* **Requirement**
Everything in the listing below from the line containing "社は600名規模の日立グループ会社となりますが、大企業のように業務が細分" through the line containing "ご使用にあたっての注意点" must be repeated exactly; the remaining lines are not wanted.

· · · · · · ·

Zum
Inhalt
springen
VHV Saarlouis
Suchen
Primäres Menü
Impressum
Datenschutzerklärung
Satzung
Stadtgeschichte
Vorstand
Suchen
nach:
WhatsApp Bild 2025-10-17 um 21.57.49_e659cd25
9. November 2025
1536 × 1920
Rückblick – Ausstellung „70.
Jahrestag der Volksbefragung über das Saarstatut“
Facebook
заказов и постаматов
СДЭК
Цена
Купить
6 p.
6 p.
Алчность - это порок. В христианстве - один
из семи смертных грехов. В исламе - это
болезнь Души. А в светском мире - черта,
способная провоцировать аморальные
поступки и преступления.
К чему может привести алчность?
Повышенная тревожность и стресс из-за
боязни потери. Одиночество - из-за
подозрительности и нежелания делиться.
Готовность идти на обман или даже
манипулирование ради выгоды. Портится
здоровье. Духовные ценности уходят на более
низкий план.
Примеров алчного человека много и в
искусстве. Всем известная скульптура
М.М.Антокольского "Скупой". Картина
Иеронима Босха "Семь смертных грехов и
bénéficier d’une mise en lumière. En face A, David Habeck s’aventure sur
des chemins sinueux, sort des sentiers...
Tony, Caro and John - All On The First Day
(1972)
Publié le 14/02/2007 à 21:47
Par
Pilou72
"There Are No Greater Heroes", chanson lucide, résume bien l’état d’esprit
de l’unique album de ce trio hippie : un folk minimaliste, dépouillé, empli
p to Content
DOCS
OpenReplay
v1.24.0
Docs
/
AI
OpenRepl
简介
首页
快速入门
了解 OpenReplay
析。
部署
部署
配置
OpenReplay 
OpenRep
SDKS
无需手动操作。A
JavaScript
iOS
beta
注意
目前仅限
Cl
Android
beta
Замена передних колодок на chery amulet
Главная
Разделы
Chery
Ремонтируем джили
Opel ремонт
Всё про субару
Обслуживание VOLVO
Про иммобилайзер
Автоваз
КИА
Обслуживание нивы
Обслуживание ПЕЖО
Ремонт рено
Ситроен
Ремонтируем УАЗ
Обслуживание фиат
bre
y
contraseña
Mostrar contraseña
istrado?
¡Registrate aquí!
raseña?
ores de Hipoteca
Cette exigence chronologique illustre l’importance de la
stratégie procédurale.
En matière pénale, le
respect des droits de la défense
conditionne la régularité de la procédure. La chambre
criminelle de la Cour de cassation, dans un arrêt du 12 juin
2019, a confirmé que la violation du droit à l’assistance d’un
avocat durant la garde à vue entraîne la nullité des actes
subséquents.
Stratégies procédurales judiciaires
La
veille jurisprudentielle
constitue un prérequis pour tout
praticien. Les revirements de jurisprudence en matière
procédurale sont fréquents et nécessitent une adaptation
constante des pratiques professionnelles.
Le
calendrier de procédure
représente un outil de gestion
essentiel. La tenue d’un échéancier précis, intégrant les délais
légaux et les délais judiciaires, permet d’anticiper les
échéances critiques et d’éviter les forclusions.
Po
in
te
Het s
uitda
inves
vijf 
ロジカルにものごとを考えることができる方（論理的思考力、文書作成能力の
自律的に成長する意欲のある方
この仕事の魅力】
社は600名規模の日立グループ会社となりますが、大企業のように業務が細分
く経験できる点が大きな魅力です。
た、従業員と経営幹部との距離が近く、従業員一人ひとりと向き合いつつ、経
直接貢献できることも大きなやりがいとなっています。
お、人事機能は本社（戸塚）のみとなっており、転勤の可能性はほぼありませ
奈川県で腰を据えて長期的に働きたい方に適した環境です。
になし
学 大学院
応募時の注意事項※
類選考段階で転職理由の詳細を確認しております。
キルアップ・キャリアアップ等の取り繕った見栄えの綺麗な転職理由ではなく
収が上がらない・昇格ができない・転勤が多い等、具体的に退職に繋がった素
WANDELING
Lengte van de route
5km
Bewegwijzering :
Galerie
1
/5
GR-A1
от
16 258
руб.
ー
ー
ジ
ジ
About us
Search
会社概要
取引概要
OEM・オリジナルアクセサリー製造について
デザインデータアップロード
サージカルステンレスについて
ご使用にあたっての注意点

· · · · · · ·

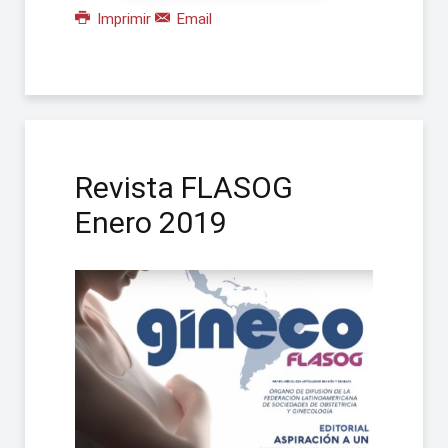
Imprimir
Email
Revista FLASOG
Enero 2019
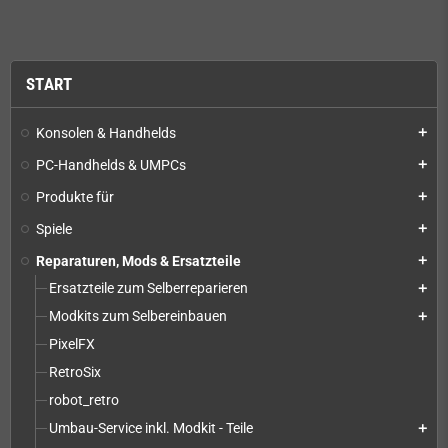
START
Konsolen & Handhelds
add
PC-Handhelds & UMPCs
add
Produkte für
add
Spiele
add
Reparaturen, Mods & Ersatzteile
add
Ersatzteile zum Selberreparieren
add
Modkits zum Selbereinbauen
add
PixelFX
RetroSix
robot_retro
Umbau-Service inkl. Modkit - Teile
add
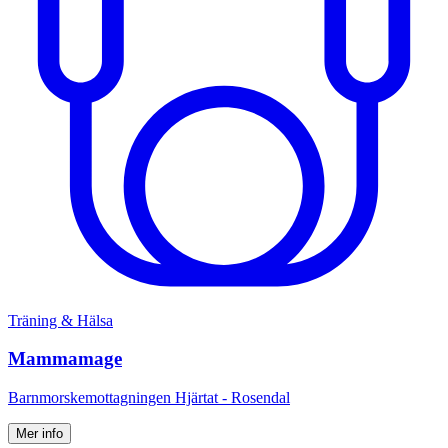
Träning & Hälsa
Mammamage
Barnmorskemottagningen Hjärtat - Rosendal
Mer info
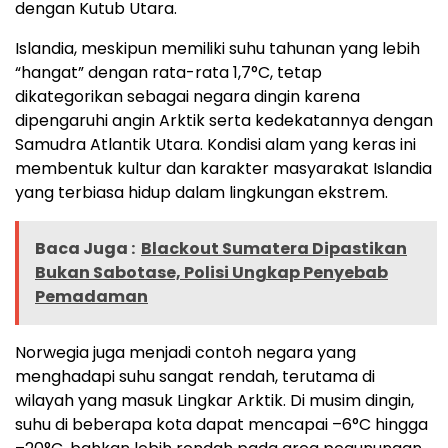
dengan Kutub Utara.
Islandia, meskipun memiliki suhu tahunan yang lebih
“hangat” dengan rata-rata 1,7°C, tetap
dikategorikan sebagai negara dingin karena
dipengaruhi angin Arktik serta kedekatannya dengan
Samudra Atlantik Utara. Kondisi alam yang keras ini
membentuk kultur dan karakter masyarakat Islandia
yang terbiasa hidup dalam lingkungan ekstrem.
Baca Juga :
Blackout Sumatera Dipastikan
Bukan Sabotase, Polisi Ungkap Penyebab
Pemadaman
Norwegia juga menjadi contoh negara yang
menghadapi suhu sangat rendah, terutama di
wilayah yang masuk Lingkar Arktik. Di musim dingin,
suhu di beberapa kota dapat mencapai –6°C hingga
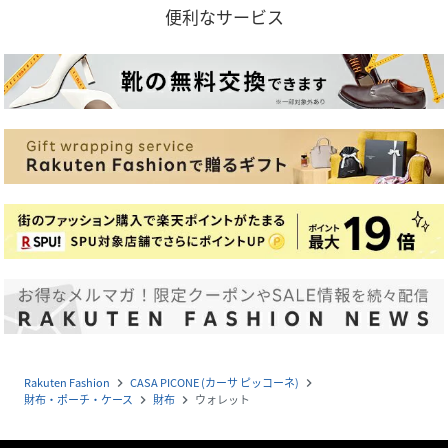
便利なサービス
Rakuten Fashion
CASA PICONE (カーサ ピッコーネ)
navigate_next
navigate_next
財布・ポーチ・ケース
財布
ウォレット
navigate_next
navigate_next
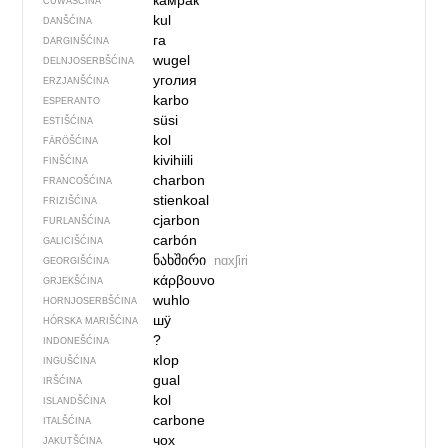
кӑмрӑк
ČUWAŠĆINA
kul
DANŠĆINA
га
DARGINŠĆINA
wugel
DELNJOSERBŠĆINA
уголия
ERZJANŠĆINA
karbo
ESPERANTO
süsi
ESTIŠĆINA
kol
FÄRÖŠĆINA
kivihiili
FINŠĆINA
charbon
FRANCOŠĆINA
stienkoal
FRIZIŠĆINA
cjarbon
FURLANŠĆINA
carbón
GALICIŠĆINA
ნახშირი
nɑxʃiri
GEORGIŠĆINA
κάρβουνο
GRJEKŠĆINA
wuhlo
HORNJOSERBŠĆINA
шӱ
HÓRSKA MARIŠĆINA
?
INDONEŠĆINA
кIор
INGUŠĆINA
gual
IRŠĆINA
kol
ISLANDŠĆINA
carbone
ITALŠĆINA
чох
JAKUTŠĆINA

· · · · · · ·

* **Written solution**
社は600名規模の日立グループ会社となりますが、大企業のように業務が細分
く経験できる点が大きな魅力です。
た、従業員と経営幹部との距離が近く、従業員一人ひとりと向き合いつつ、経
直接貢献できることも大きなやりがいとなっています。
お、人事機能は本社（戸塚）のみとなっており、転勤の可能性はほぼありませ
奈川県で腰を据えて長期的に働きたい方に適した環境です。
になし
学 大学院
応募時の注意事項※
類選考段階で転職理由の詳細を確認しております。
キルアップ・キャリアアップ等の取り繕った見栄えの綺麗な転職理由ではなく
収が上がらない・昇格ができない・転勤が多い等、具体的に退職に繋がった素
WANDELING
Lengte van de route
5km
Bewegwijzering :
Galerie
1
/5
GR-A1
от
16 258
руб.
ー
ー
ジ
ジ
About us
Search
会社概要
取引概要
OEM・オリジナルアクセサリー製造について
デザインデータアップロード
サージカルステンレスについて
ご使用にあたっての注意点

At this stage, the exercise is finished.